§ EXERCISE DIRECTIONS:
Hand back all records exactly, pictures omitted.

§ DATA FOR REVIEW:
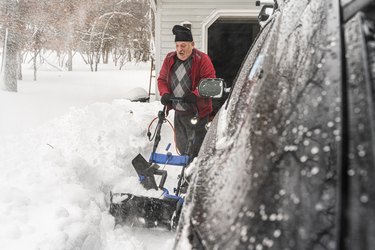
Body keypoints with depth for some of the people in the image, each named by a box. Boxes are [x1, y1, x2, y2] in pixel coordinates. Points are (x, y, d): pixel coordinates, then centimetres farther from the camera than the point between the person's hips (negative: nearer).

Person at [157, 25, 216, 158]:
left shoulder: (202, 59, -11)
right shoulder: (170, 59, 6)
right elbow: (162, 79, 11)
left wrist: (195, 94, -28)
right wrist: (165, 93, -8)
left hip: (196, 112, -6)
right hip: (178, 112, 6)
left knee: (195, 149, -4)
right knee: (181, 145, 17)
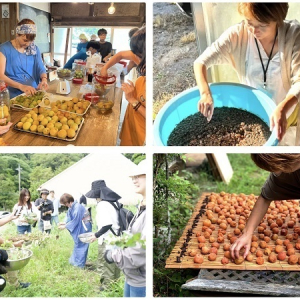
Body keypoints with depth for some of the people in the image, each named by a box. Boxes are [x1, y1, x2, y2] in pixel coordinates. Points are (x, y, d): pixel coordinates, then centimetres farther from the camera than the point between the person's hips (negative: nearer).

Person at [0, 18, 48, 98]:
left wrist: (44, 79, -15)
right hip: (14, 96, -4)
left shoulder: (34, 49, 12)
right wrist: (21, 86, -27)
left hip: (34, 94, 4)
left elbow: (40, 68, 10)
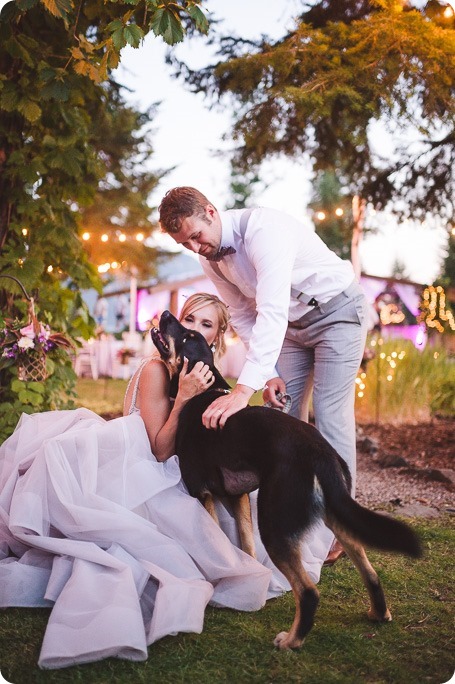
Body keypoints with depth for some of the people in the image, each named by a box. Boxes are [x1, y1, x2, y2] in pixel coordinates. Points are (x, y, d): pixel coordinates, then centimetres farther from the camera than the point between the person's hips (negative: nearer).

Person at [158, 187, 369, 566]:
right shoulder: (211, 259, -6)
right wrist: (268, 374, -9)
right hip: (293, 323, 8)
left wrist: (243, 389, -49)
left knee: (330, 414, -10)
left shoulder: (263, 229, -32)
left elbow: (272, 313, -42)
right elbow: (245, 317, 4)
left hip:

§ PROBLEM SOLUTION:
Body keypoints with depth for some of the people in the image, each named by a box. Boxes are [x1, y1, x2, y2] in pixel coordinates. Points are (x, y, d): pixel coordinates, then centimetres farther from the camera than the point between the person's hips (negative: nearer).

Person at [157, 25, 216, 158]:
left shoulder: (202, 59, -11)
right shoulder: (170, 59, 6)
right elbow: (162, 79, 11)
left wrist: (195, 94, -28)
right wrist: (165, 93, -8)
left hip: (196, 112, -6)
right hip: (178, 112, 6)
left knee: (195, 149, -4)
right knee: (181, 145, 17)
Body keypoints with depth for some of the people in the image, each named by a box. Boxes are [x1, y1, x2, y2] in pixel coordinates. Points are (x, y, d): pixel coordinates, then centimetres farther from the camera than the point between the person's hips (negative: nearer).

Person at [0, 18, 48, 98]:
left wrist: (44, 79, -15)
right hip: (14, 96, -4)
left shoulder: (34, 49, 12)
right wrist: (21, 86, -27)
left hip: (34, 94, 4)
left elbow: (40, 68, 10)
Body keypoints with depth for some of the people in the image, each named by a box. Boxes are [x1, y1, x2, y2] in pixel coordinates. Points are (x, y, d): pixel coordinates, then centimetres farther from the camera than the point between the person's hips (negative: nearer).

Person at [158, 187, 369, 566]:
right shoulder: (211, 259, -6)
right wrist: (268, 374, -9)
right hip: (293, 323, 8)
left wrist: (243, 389, -49)
left knee: (330, 414, -10)
left shoulder: (263, 229, -32)
left elbow: (272, 313, -42)
right elbow: (245, 317, 4)
left hip:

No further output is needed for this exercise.